I'm scraping data from a large online database (GBIF), which requires three steps: (1) match a GBIF "key" identifier to a species name, (2) send a query to the database, getting a download key ("res") in return, and (3) download, import, and filter the data associated with that species. I've written a function for each of these (not including the actual code here, since it's unfortunately very long and requires login credentials):
get_gbif_key <- function(species) {}
get_gbif_res <- function(gbifkey) {}
get_gbif_dat <- function(gbifres) {}
I have a list of several hundred species to which I want to apply these three functions in order. I know they work individually, but I can't figure out how to feed them into each other (probably using purrr
?) and reference the correct inputs from the nested outputs of the previous function.
So, for example:
> testlist <- c('Gadus morhua','Caretta caretta')
> testkey <- map(testlist, get_gbif_key)
> testkey
[[1]]
[1] 8084280
[[2]]
[1] 8894817
Here's where I'm stuck. I want to feed the keys in this list structure into the next function, but I don't know how to properly reference them using map
or other functions. I can do it by manually creating a new list for the next function:
> testlist2 <- c('8084280','8894817')
> testres <- map(testlist2, get_gbif_res)
> testres
[[1]]
<<gbif download>>
Username: XXXX
E-mail: XXXX@gmail.com
Download key: 0001342-180412121330197
[[2]]
<<gbif download>>
Username: XXXX
E-mail: XXXX@gmail.com
Download key: 0001343-180412121330197
EDIT: the structure of this output may be posing a problem here. When I run listviewer::jsonedit(testres)
, it just looks like a normal nested list with entries 0 and 1 holding the two download keys. However, when I run str(testres)
, I get the following:
> str(testres)
List of 2
$ :Class 'occ_download' atomic [1:1] 0001342-180412121330197
.. ..- attr(*, "user")= chr "XXXX"
.. ..- attr(*, "email")= chr "XXXX@gmail.com"
$ :Class 'occ_download' atomic [1:1] 0001343-180412121330197
.. ..- attr(*, "user")= chr "XXXX"
.. ..- attr(*, "email")= chr "XXXX@gmail.com"

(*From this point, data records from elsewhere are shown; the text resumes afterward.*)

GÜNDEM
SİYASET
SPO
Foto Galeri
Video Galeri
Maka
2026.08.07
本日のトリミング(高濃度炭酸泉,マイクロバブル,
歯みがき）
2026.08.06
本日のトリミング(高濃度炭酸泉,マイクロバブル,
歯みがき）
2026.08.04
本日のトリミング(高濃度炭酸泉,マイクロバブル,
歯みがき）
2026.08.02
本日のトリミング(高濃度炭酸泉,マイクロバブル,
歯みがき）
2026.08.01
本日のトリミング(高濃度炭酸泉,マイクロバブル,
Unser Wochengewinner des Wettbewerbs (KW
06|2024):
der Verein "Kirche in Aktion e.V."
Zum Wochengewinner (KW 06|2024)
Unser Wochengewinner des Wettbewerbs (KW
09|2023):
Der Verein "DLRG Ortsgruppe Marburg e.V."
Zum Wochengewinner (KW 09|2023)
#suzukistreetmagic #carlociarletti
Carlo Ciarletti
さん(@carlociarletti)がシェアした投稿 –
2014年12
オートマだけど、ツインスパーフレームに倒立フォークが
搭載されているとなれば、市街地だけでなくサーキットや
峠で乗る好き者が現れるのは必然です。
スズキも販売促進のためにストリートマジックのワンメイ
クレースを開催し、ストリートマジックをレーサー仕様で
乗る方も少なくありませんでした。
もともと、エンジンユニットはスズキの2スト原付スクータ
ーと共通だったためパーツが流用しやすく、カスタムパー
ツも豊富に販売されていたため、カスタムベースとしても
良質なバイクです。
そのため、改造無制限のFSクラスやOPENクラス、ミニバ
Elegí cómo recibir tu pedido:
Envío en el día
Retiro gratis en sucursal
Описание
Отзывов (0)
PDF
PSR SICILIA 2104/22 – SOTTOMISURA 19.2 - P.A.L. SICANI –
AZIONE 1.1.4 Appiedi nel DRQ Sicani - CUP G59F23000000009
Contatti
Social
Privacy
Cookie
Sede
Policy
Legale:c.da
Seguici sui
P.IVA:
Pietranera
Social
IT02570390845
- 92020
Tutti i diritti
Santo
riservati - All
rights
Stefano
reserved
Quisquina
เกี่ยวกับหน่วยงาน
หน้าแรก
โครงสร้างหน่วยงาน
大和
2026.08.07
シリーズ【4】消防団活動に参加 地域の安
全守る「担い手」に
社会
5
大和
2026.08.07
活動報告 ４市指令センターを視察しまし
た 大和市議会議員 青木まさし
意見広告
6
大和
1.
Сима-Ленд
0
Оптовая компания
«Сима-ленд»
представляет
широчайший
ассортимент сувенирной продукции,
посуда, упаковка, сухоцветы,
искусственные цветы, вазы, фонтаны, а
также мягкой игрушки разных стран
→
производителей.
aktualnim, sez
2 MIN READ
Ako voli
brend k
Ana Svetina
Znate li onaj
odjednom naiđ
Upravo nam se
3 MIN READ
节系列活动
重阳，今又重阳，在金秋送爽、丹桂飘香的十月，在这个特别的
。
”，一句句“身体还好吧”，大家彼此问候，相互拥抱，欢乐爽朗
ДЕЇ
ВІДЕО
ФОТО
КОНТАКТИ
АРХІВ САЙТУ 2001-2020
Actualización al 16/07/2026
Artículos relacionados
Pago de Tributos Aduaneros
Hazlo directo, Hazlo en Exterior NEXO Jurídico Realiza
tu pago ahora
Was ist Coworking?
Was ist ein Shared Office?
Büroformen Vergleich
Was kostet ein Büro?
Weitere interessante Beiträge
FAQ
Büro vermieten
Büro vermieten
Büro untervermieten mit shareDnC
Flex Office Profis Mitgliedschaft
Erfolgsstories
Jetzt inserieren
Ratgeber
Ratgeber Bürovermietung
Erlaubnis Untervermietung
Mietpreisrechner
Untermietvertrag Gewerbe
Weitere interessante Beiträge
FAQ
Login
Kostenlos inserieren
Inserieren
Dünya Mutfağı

And, again, for the third one:
> testlist3 <- c('0001342-180412121330197','0001343-180412121330197')
> testdat <- map(testlist3, get_gbif_dat)
Which successfully loads a list object with the desired data into R (it has two unnamed elements, 0 and 1, each of which is a list of 28 requested variables for each species). Any advice for scripting this get_gbif_key %>% get_gbif_res %>% get_gbif_dat
workflow in a way that unpacks the preceding list structures correctly?
Here's what you should try based on the evidence provided so far. Basically, the results suggest you should be able to succeed with nested map
-ping:
yourData <- map( unlist( # to make same class as your single func version
map(
map(testlist,
get_gbif_key), # returns gbifkeys
get_gbif_res)), # returns gbif_res's
get_gbif_dat) # returns data items
The last item that you showed the structure for is just a list of atomic character vectors with some extra attributes and your functions seems to handle that without difficulty, so mapping should succeed.